* [WORK INSTRUCTIONS] Report every line of the entries below that contains the word "does", copying each line in full. Match case exactly.

* [RECORDS SUPPLIED]
* begin *
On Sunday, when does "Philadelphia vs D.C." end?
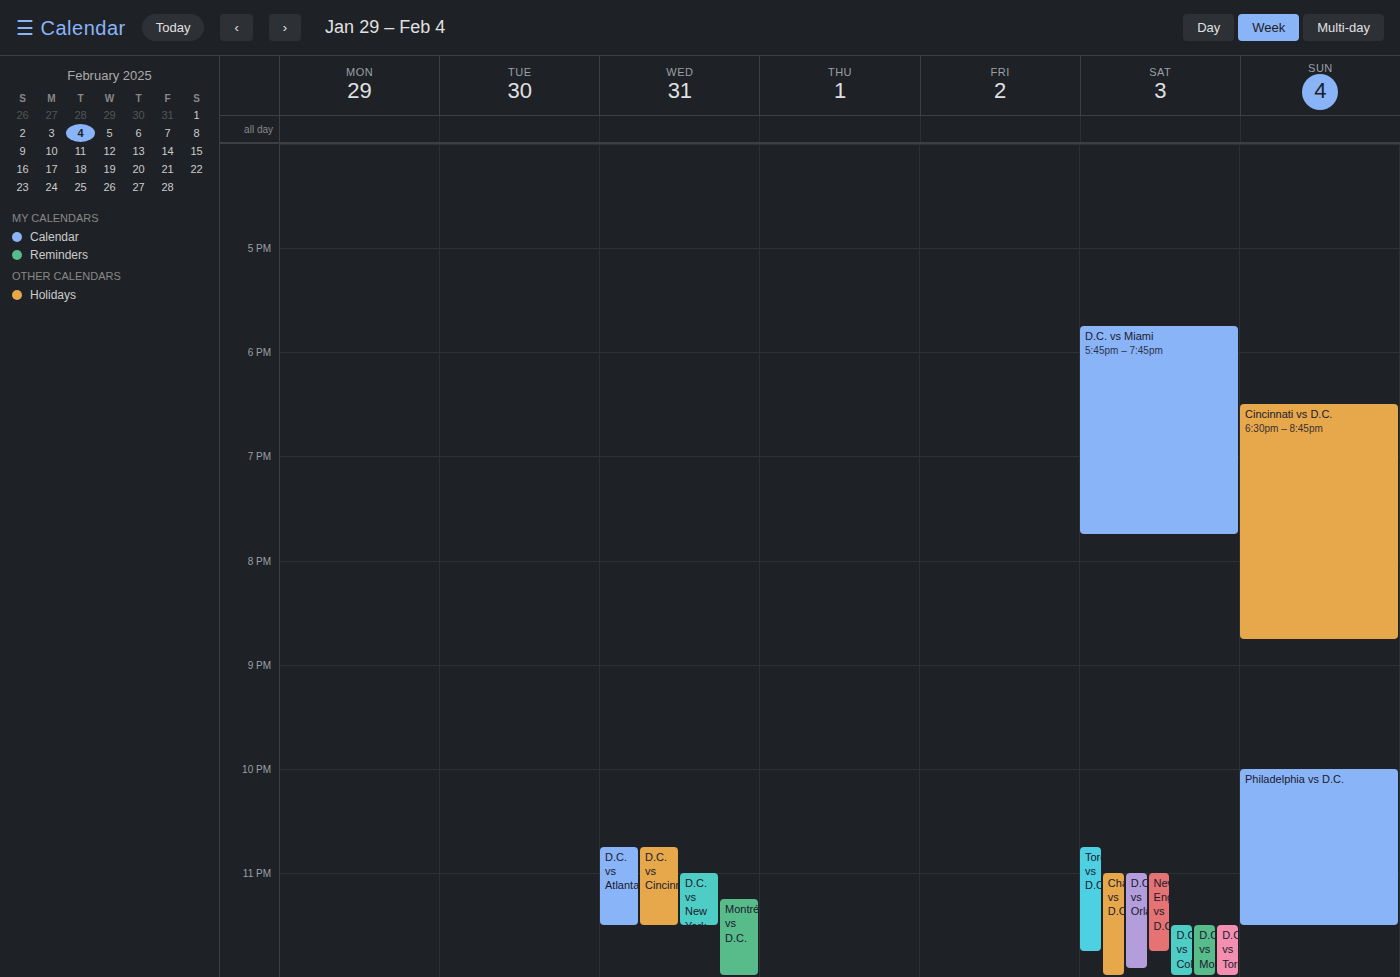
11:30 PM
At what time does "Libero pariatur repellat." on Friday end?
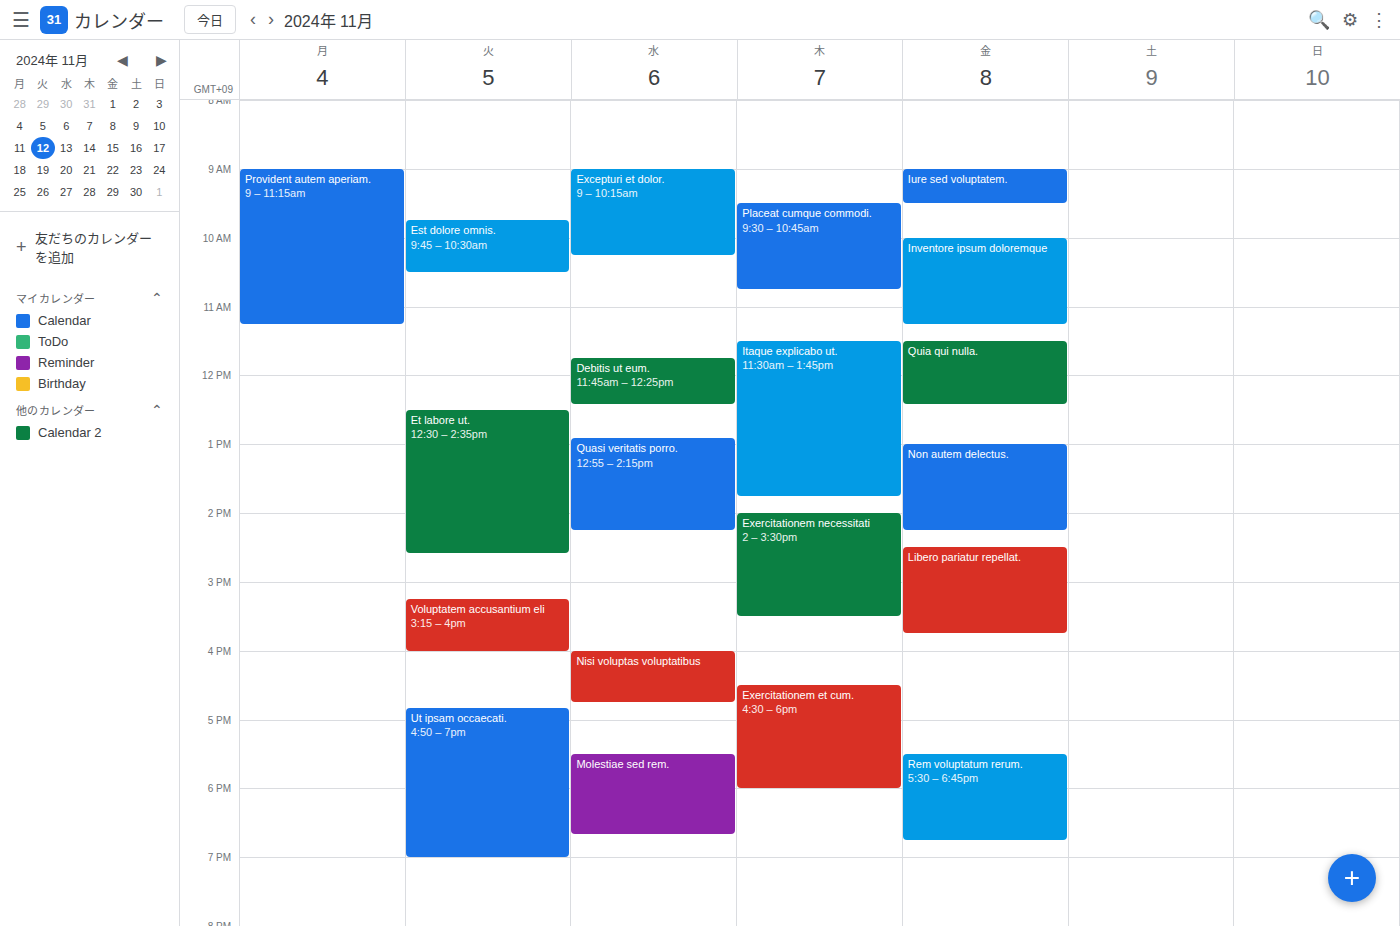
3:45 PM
* end *
* begin *
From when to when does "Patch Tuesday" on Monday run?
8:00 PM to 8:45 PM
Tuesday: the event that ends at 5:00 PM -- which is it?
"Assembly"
* end *
* [RESULT FOR THIS EXERCISE]
On Sunday, when does "Philadelphia vs D.C." end?
At what time does "Libero pariatur repellat." on Friday end?
From when to when does "Patch Tuesday" on Monday run?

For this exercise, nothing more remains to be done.